Rachel led Cailin toward where the women were stepping aside to reveal a table topped with three more dresses, undergarments, and even an umbrella. “Do you like these other dresses, Cailin?”
She nodded, unable to speak. Her mind was frozen as she stared at the table.
Picking up a blue dress with strips of darker blue velvet accenting its sleeves, Rachel said, “This one looks as if it'll fit you perfectly, too.”
“Too? This is for me, too?”
Emma reached across the table and took Cailin's hand. “This is for you,” she said as gently as she would have spoken to a child. “We heard how you sold almost everything you owned except the clothes on your back to get here to find your children, so we thought we'd help.” She motioned toward the table.
“This is unbelievable. I don't know what to say.” She touched the small buttons on the cuff of the dress she held, then whispered, “Thank you.”
Hearing delighted laughter around her, she slowly turned her head to look at the door where Samuel still stood. Her gaze was caught by his, and it seemed as if they were the only ones in the room. The women's excited voices diminished as her uneven breathing grew as loud as thunder.
Then he was gone. She was unsure how long she had stood there, connected to him in a way that defied definition.
Emma's hands on her shoulders gently brought Cailin back to the table. Then she motioned to the other women. Curtains were drawn at the windows and the door was closed. A woman stood in front of the main door and another by the door on the side near the platform.
Cailin did not need coaxing to strip off her worn gown and pull on the green dress. As it dropped to the perfect length atop her scuffed shoes, she ran her fingers along the skirt. “It fits just right! How did you know?”
Laughter burst forth around her again.
“Samuel advised us on your size.” Emma chuckled as she hooked up the back. “I'd say he's a very good judge of your measurements.”
“When a man looks at a woman as much and as long as Samuel looks at Cailin,” Alice said, “he becomes quite the expert.”
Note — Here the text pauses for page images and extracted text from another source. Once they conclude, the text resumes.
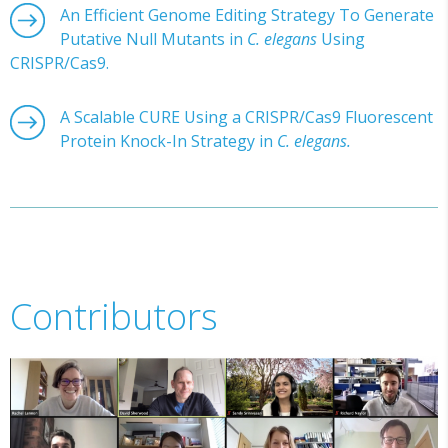
An Efficient Genome Editing Strategy To Generate
Putative Null Mutants in
C. elegans
Using
CRISPR/Cas9.
A Scalable CURE Using a CRISPR/Cas9 Fluorescent
Protein Knock-In Strategy in
C. elegans.
Contributors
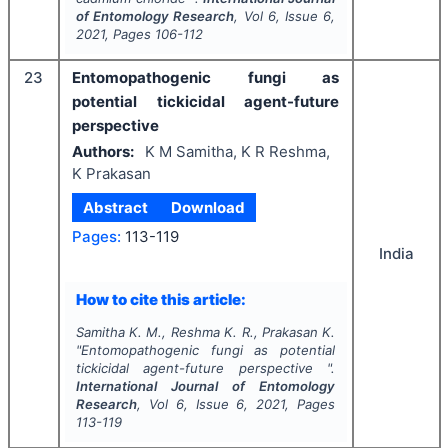
of Entomology Research
, Vol
6
, Issue
6
,
2021
, Pages
106-112
23
Entomopathogenic fungi as
potential tickicidal agent-future
perspective
Authors:
K M Samitha, K R Reshma,
K Prakasan
Abstract
Download
Pages:
113-119
India
How to cite this article:
Samitha K. M., Reshma K. R., Prakasan K.
"
Entomopathogenic fungi as potential
tickicidal agent-future perspective ".
International Journal of Entomology
Research
, Vol
6
, Issue
6
,
2021
, Pages
113-119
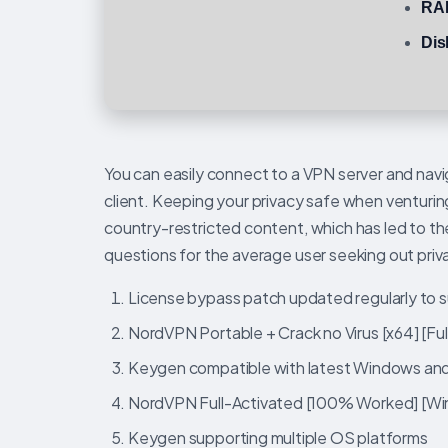
RA
Dis
You can easily connect to a VPN server and navi
client. Keeping your privacy safe when venturin
country-restricted content, which has led to t
questions for the average user seeking out priv
License bypass patch updated regularly to 
NordVPN Portable + Crack no Virus [x64] [Ful
Keygen compatible with latest Windows a
NordVPN Full-Activated [100% Worked] [Win
Keygen supporting multiple OS platforms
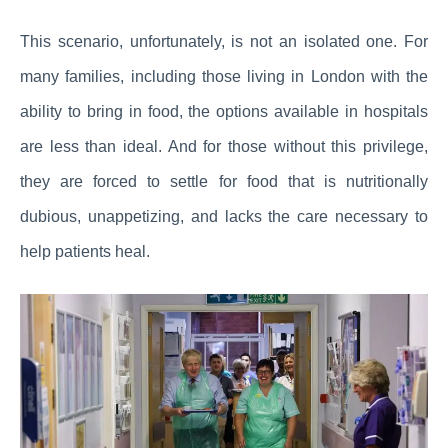
This scenario, unfortunately, is not an isolated one. For
many families, including those living in London with the
ability to bring in food, the options available in hospitals
are less than ideal. And for those without this privilege,
they are forced to settle for food that is nutritionally
dubious, unappetizing, and lacks the care necessary to
help patients heal.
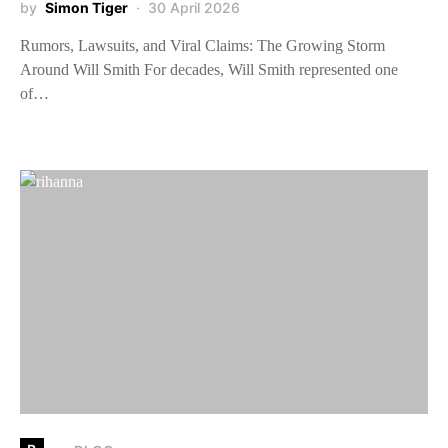
by
Simon Tiger
30 April 2026
Rumors, Lawsuits, and Viral Claims: The Growing Storm
Around Will Smith For decades, Will Smith represented one
of…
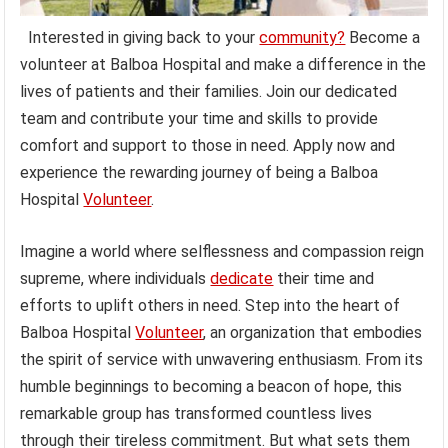
Interested in giving back to your
community?
Become a
volunteer at Balboa Hospital and make a difference in the
lives of patients and their families. Join our dedicated
team and contribute your time and skills to provide
comfort and support to those in need. Apply now and
experience the rewarding journey of being a Balboa
Hospital
Volunteer
.
Imagine a world where selflessness and compassion reign
supreme, where individuals
dedicate
their time and
efforts to uplift others in need. Step into the heart of
Balboa Hospital
Volunteer
, an organization that embodies
the spirit of service with unwavering enthusiasm. From its
humble beginnings to becoming a beacon of hope, this
remarkable group has transformed countless lives
through their tireless commitment. But what sets them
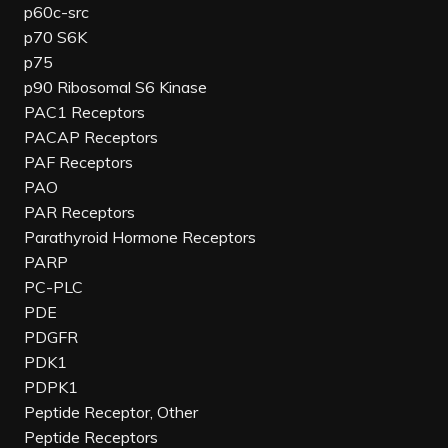
p60c-src
p70 S6K
p75
p90 Ribosomal S6 Kinase
PAC1 Receptors
PACAP Receptors
PAF Receptors
PAO
PAR Receptors
Parathyroid Hormone Receptors
PARP
PC-PLC
PDE
PDGFR
PDK1
PDPK1
Peptide Receptor, Other
Peptide Receptors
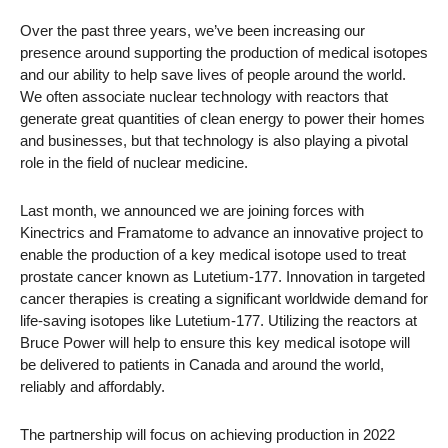
Over the past three years, we’ve been increasing our
presence around supporting the production of medical isotopes
and our ability to help save lives of people around the world.
We often associate nuclear technology with reactors that
generate great quantities of clean energy to power their homes
and businesses, but that technology is also playing a pivotal
role in the field of nuclear medicine.
Last month, we announced we are joining forces with
Kinectrics and Framatome to advance an innovative project to
enable the production of a key medical isotope used to treat
prostate cancer known as Lutetium-177. Innovation in targeted
cancer therapies is creating a significant worldwide demand for
life-saving isotopes like Lutetium-177. Utilizing the reactors at
Bruce Power will help to ensure this key medical isotope will
be delivered to patients in Canada and around the world,
reliably and affordably.
The partnership will focus on achieving production in 2022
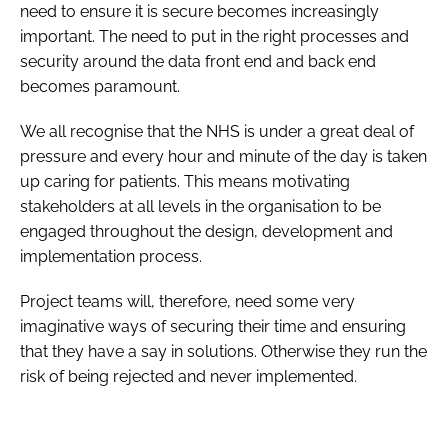
need to ensure it is secure becomes increasingly
important. The need to put in the right processes and
security around the data front end and back end
becomes paramount.
We all recognise that the NHS is under a great deal of
pressure and every hour and minute of the day is taken
up caring for patients. This means motivating
stakeholders at all levels in the organisation to be
engaged throughout the design, development and
implementation process.
Project teams will, therefore, need some very
imaginative ways of securing their time and ensuring
that they have a say in solutions. Otherwise they run the
risk of being rejected and never implemented.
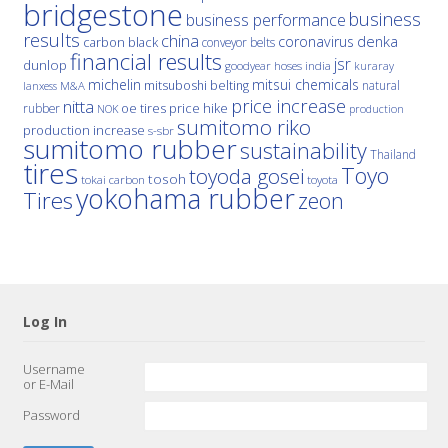
bridgestone
business
business performance
results
china
denka
coronavirus
carbon black
conveyor belts
financial results
jsr
dunlop
hoses
india
goodyear
kuraray
michelin
mitsui chemicals
mitsuboshi belting
natural
M&A
lanxess
price increase
nitta
price hike
rubber
oe tires
NOK
production
sumitomo riko
production increase
s-sbr
sumitomo rubber
sustainability
Thailand
tires
Toyo
toyoda gosei
tosoh
tokai carbon
toyota
yokohama rubber
Tires
zeon
Log In
Username
or E-Mail
Password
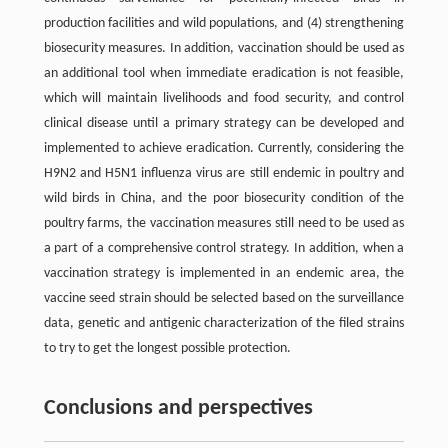
production facilities and wild populations, and (4) strengthening
biosecurity measures. In addition, vaccination should be used as
an additional tool when immediate eradication is not feasible,
which will maintain livelihoods and food security, and control
clinical disease until a primary strategy can be developed and
implemented to achieve eradication. Currently, considering the
H9N2 and H5N1 influenza virus are still endemic in poultry and
wild birds in China, and the poor biosecurity condition of the
poultry farms, the vaccination measures still need to be used as
a part of a comprehensive control strategy. In addition, when a
vaccination strategy is implemented in an endemic area, the
vaccine seed strain should be selected based on the surveillance
data, genetic and antigenic characterization of the filed strains
to try to get the longest possible protection.
Conclusions and perspectives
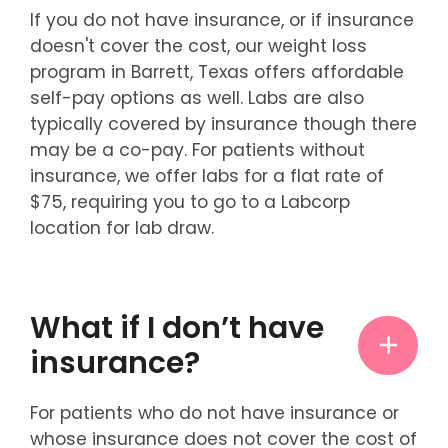
If you do not have insurance, or if insurance
doesn't cover the cost, our weight loss
program in Barrett, Texas offers affordable
self-pay options as well. Labs are also
typically covered by insurance though there
may be a co-pay. For patients without
insurance, we offer labs for a flat rate of
$75, requiring you to go to a Labcorp
location for lab draw.
What if I don’t have
insurance?
For patients who do not have insurance or
whose insurance does not cover the cost of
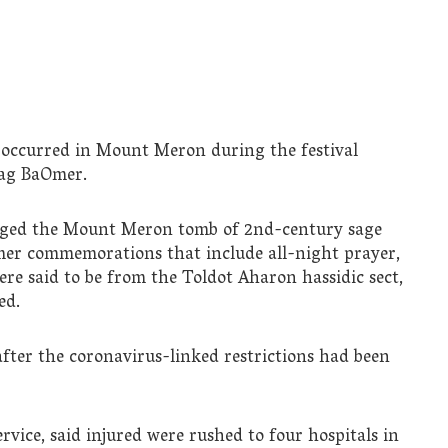
y occurred in Mount Meron during the festival
Lag BaOmer.
nged the Mount Meron tomb of 2nd-century sage
er commemorations that include all-night prayer,
re said to be from the Toldot Aharon hassidic sect,
ed.
 after the coronavirus-linked restrictions had been
ice, said injured were rushed to four hospitals in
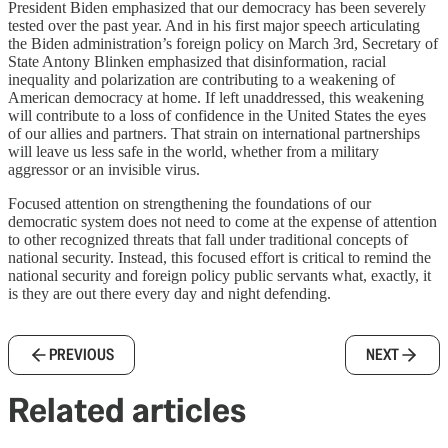
President Biden emphasized that our democracy has been severely
tested over the past year. And in his first major speech articulating
the Biden administration’s foreign policy on March 3rd, Secretary of
State Antony Blinken emphasized that disinformation, racial
inequality and polarization are contributing to a weakening of
American democracy at home. If left unaddressed, this weakening
will contribute to a loss of confidence in the United States the eyes
of our allies and partners. That strain on international partnerships
will leave us less safe in the world, whether from a military
aggressor or an invisible virus.
Focused attention on strengthening the foundations of our
democratic system does not need to come at the expense of attention
to other recognized threats that fall under traditional concepts of
national security. Instead, this focused effort is critical to remind the
national security and foreign policy public servants what, exactly, it
is they are out there every day and night defending.
PREVIOUS
NEXT
Related articles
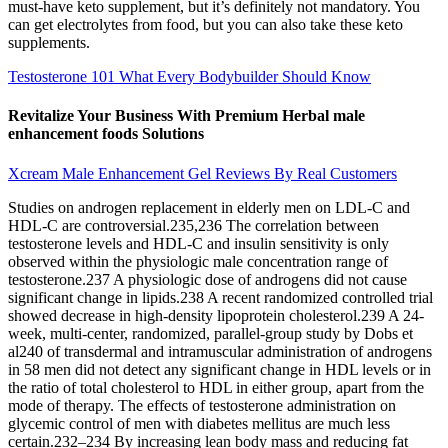
must-have keto supplement, but it’s definitely not mandatory. You
can get electrolytes from food, but you can also take these keto
supplements.
Testosterone 101 What Every Bodybuilder Should Know
Revitalize Your Business With Premium Herbal male
enhancement foods Solutions
Xcream Male Enhancement Gel Reviews By Real Customers
Studies on androgen replacement in elderly men on LDL-C and
HDL-C are controversial.235,236 The correlation between
testosterone levels and HDL-C and insulin sensitivity is only
observed within the physiologic male concentration range of
testosterone.237 A physiologic dose of androgens did not cause
significant change in lipids.238 A recent randomized controlled trial
showed decrease in high-density lipoprotein cholesterol.239 A 24-
week, multi-center, randomized, parallel-group study by Dobs et
al240 of transdermal and intramuscular administration of androgens
in 58 men did not detect any significant change in HDL levels or in
the ratio of total cholesterol to HDL in either group, apart from the
mode of therapy. The effects of testosterone administration on
glycemic control of men with diabetes mellitus are much less
certain.232–234 By increasing lean body mass and reducing fat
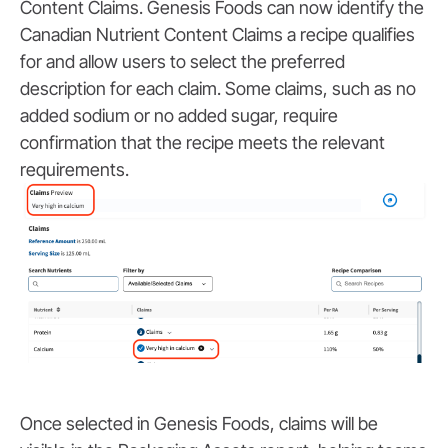
Content Claims. Genesis Foods can now identify the
Canadian Nutrient Content Claims a recipe qualifies
for and allow users to select the preferred
description for each claim. Some claims, such as no
added sodium or no added sugar, require
confirmation that the recipe meets the relevant
requirements.
Once selected in Genesis Foods, claims will be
Throwing open the windows and doors, the women brought out cake and iced tea to enjoy while they caught up on the news they had not had a chance to share before. Cailin accepted a plate and a glass. She sank to sit by the wall and set the food on the next chair.
“May I?” asked Alice.
“Please.” She motioned to the chair on her other side. “I think I'm too overcome to be able to eat at the moment.”
The schoolteacher laughed. “When Emma came up with this idea after your visit to her store, we all set to work. We spoke to Samuel at the library committee meeting, and told him to keep it a secret.”
Cailin knew she was blushing. Even though Alice was being circumspect, the visit to the store she mentioned must have been the one when Cailin had refused to let Samuel buy her the bolt of cloth.
“This is too grand a gift,” she said. “I don't know how I'll ever repay all of you.”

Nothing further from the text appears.